To form a stable foam and emulsion, a surfactant, such as lecithin, monoglycerides or proteins, must be present to reduce the interfacial tension between the air-oil phase and the aqueous phase. If the surfactants are at equal concentrations at the interface, proteins are generally less effective than small surfactants, such as lecithin or monoglycerides, at decreasing the interfacial tension. Of course, this is not true of heated soybean or whey protein, which readily forms copious foam.

Foams consist of two phases, an aqueous phase and a gaseous (air) phase. Foams have been used in many forms in the history of cooking, for example: whipped cream, ice cream, cakes, meringue, soufflés, mousse and marshmallow. It has a unique light texture because of the tiny air bubbles and/or a different mouthfeel. In most of these products, proteins are the main surface active agents that help in the formation and stabilization of the dispersed gas phase. To create a protein-stabilized foam, it usually involves bubbling, whipping or shaking a protein solution and its foaming properties refers to its capacity to form a thin tenacious film at the gas-liquid interface for large amounts of gas bubbles to become incorporated and stabilized. Microfoam is a particularly fine type of milk foam used in lattes and related coffee drinks.
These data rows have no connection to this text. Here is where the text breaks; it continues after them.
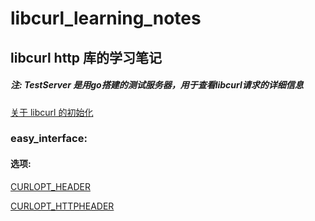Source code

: # libcurl_learning_notes
## libcurl http 库的学习笔记

##### 注: TestServer 是用go搭建的测试服务器，用于查看libcurl请求的详细信息

[关于 libcurl 的初始化](https://github.com/JustDoIt0910/libcurl_learning_notes/blob/main/%E5%85%B3%E4%BA%8E%20libcurl%20%E7%9A%84%E5%88%9D%E5%A7%8B%E5%8C%96.md)

### easy_interface:
#### 选项:
[CURLOPT_HEADER](https://github.com/JustDoIt0910/libcurl_learning_notes/blob/main/easy_interface/options/CURLOPT_HEADER%20%E9%80%89%E9%A1%B9.md)

[CURLOPT_HTTPHEADER](https://github.com/JustDoIt0910/libcurl_learning_notes/blob/main/easy_interface/options/CURLOPT_HTTPHEADER%20%E9%80%89%E9%A1%B9.md)
         
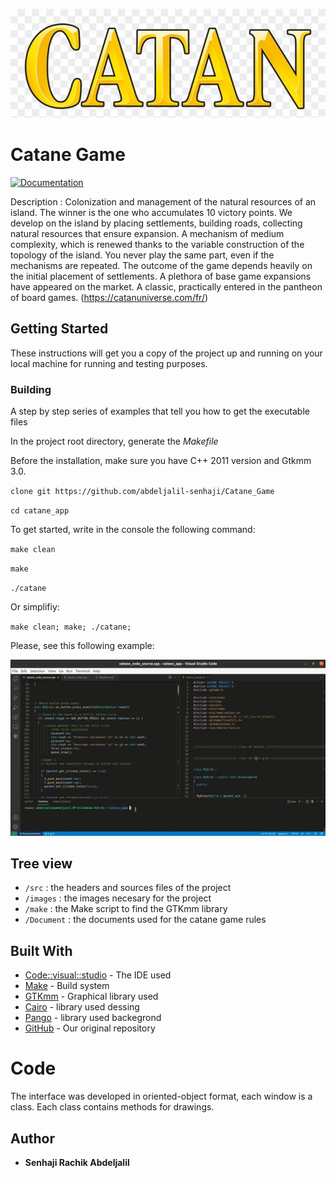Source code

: ![logo](/images/logo.jpg)




# Catane Game

[![Documentation](https://img.shields.io/badge/Documentation-github-brightgreen.svg?style=for-the-badge)](https://github.com/abdeljalil-senhaji/Vampire_Game)

Description :  Colonization and management of the natural resources of an island. The winner is the one who accumulates 10 victory points. We develop on the island by placing settlements, building roads, collecting natural resources that ensure expansion. A mechanism of medium complexity, which is renewed thanks to the variable construction of the topology of the island. You never play the same part, even if the mechanisms are repeated. The outcome of the game depends heavily on the initial placement of settlements. A plethora of base game expansions have appeared on the market. A classic, practically entered in the pantheon of board games. (https://catanuniverse.com/fr/)


## Getting Started

These instructions will get you a copy of the project up and running on your local machine for running and testing purposes.

### Building

A step by step series of examples that tell you how to get the executable files

In the project root directory, generate the *Makefile* 

Before the installation, make sure you have C++ 2011 version and Gtkmm 3.0.


`clone git https://github.com/abdeljalil-senhaji/Catane_Game`

`cd catane_app`

To get started, write in the console the following command:

`make clean`


`make`


`./catane`

Or simplifiy:

`make clean; make; ./catane;`

Please, see this following example:

![Demo](Tutorial_Game.gif)

## Tree view

* `/src` : the headers and sources files of the project
* `/images` : the images necesary for the project
* `/make` : the Make script to find the GTKmm library
* `/Document` : the documents used for the catane game rules


## Built With

* [Code::visual::studio](https://code.visualstudio.com/) - The IDE used
* [Make](https://www.gnu.org/software/make/) - Build system
* [GTKmm](https://gtkmm.org/en/) - Graphical library used
* [Cairo](https://www.cairographics.org/) - library used dessing
* [Pango](https://pango.gnome.org/) - library used backegrond
* [GitHub](https://github.com/abdeljalil-senhaji/Catane_Game) - Our original repository


# Code

The interface was developed in oriented-object format, each window is a class. Each class contains methods for drawings.


## Author

* **Senhaji Rachik Abdeljalil** 


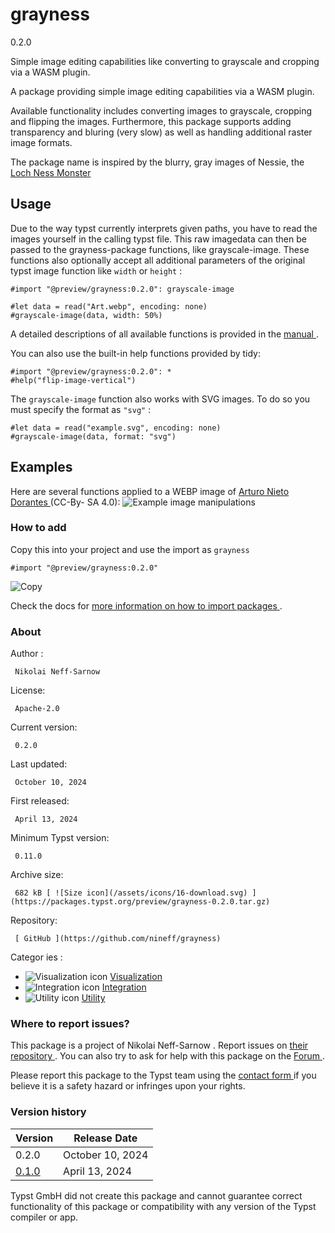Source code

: #  grayness

0.2.0

Simple image editing capabilities like converting to grayscale and cropping
via a WASM plugin.

A package providing simple image editing capabilities via a WASM plugin.

Available functionality includes converting images to grayscale, cropping and
flipping the images. Furthermore, this package supports adding transparency
and bluring (very slow) as well as handling additional raster image formats.

The package name is inspired by the blurry, gray images of Nessie, the [ Loch
Ness Monster ](https://en.wikipedia.org/wiki/Loch_Ness_Monster)

##  Usage

Due to the way typst currently interprets given paths, you have to read the
images yourself in the calling typst file. This raw imagedata can then be
passed to the grayness-package functions, like grayscale-image. These
functions also optionally accept all additional parameters of the original
typst image function like ` width ` or ` height ` :

    
    
    #import "@preview/grayness:0.2.0": grayscale-image
    
    #let data = read("Art.webp", encoding: none)
    #grayscale-image(data, width: 50%)
    

A detailed descriptions of all available functions is provided in the [ manual
](https://github.com/typst/packages/raw/main/packages/preview/grayness/0.2.0/manual.pdf)
.

You can also use the built-in help functions provided by tidy:

    
    
    #import "@preview/grayness:0.2.0": *
    #help("flip-image-vertical")
    

The ` grayscale-image ` function also works with SVG images. To do so you must
specify the format as ` "svg" ` :

    
    
    #let data = read("example.svg", encoding: none)
    #grayscale-image(data, format: "svg")
    

##  Examples

Here are several functions applied to a WEBP image of [ Arturo Nieto Dorantes
](https://commons.wikimedia.org/wiki/File:Arturo_Nieto-Dorantes.webp) (CC-By-
SA 4.0): ![Example image
manipulations](https://github.com/typst/packages/raw/main/packages/preview/grayness/0.2.0/example.png)

###  How to add

Copy this into your project and use the import as  ` grayness `

    
    
    #import "@preview/grayness:0.2.0"

![Copy](/assets/icons/16-copy.svg)

Check the docs for  [ more information on how to import packages
](https://typst.app/docs/reference/scripting/#packages) .

###  About

Author  :

     Nikolai Neff-Sarnow 
License:

     Apache-2.0 
Current version:

     0.2.0 
Last updated:

     October 10, 2024 
First released:

     April 13, 2024 
Minimum Typst version:

     0.11.0 
Archive size:

     682 kB [ ![Size icon](/assets/icons/16-download.svg) ](https://packages.typst.org/preview/grayness-0.2.0.tar.gz)
Repository:

     [ GitHub ](https://github.com/nineff/grayness)
Categor  ies  :

    

  * ![Visualization icon](/assets/icons/16-chart.svg) [ Visualization ](https://typst.app/universe/search/?category=visualization)
  * ![Integration icon](/assets/icons/16-integration.svg) [ Integration ](https://typst.app/universe/search/?category=integration)
  * ![Utility icon](/assets/icons/16-hammer.svg) [ Utility ](https://typst.app/universe/search/?category=utility)

###  Where to report issues?

This  package  is a project of  Nikolai Neff-Sarnow  .  Report issues on  [
their repository ](https://github.com/nineff/grayness) .  You can also try to
ask for help with this  package  on the  [ Forum ](https://forum.typst.app) .

Please report this  package  to the Typst team using the  [ contact form
](https://typst.app/contact) if you believe it is a safety hazard or infringes
upon your rights.

###  Version history

Version  |  Release Date   
---|---  
0.2.0  |  October 10, 2024   
[ 0.1.0 ](https://typst.app/universe/package/grayness/0.1.0/) |  April 13, 2024   
  
Typst GmbH did not create this  package  and cannot guarantee correct
functionality of this  package  or compatibility with any version of the Typst
compiler or app.

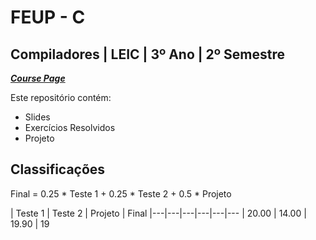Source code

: # FEUP - C

## Compiladores | LEIC | 3º Ano | 2º Semestre


[***Course Page***](https://sigarra.up.pt/feup/pt/ucurr_geral.ficha_uc_view?pv_ocorrencia_id=484379)


Este repositório contém:
- Slides
- Exercícios Resolvidos
- Projeto

## Classificações

Final = 0.25 * Teste 1 + 0.25 * Teste 2 + 0.5 * Projeto

| Teste 1 | Teste 2 | Projeto | Final
|---|---|---|---|---|---
| 20.00 | 14.00 | 19.90 | 19

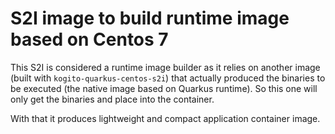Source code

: # S2I image to build runtime image based on Centos 7

This S2I is considered a runtime image builder as it relies on another image
(built with `kogito-quarkus-centos-s2i`) that actually produced the binaries to be executed
(the native image based on Quarkus runtime). So this one will only get the binaries
and place into the container.

With that it produces lightweight and compact application container image.

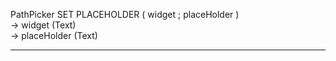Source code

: ﻿PathPicker SET PLACEHOLDER ( widget ; placeHolder )   -> widget (Text)   -> placeHolder (Text)  ________________________________________________________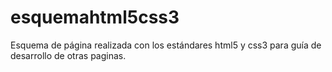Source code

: # esquemahtml5css3
Esquema de página realizada con los estándares html5 y css3 para guía de desarrollo de otras paginas.
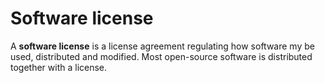 # Software license

A **software license** is a license agreement regulating how software my be
used, distributed and modified. Most open-source software is distributed
together with a license.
When protein concentrations are increased to their maximum value the foaming powers and foam formation are generally increased. Often to compare foaming properties of various proteins, the foaming power at a specific protein concentration is determined.

A protein will always have certain stresses that it must overcome, such as gravitational and mechanical; it is the protein's ability to stabilize foam against these stresses that determines the foam's stability. The foam's stability is usually expressed as the time required for 50% of the liquid to drain from foam (a 50% reduction in foam volume).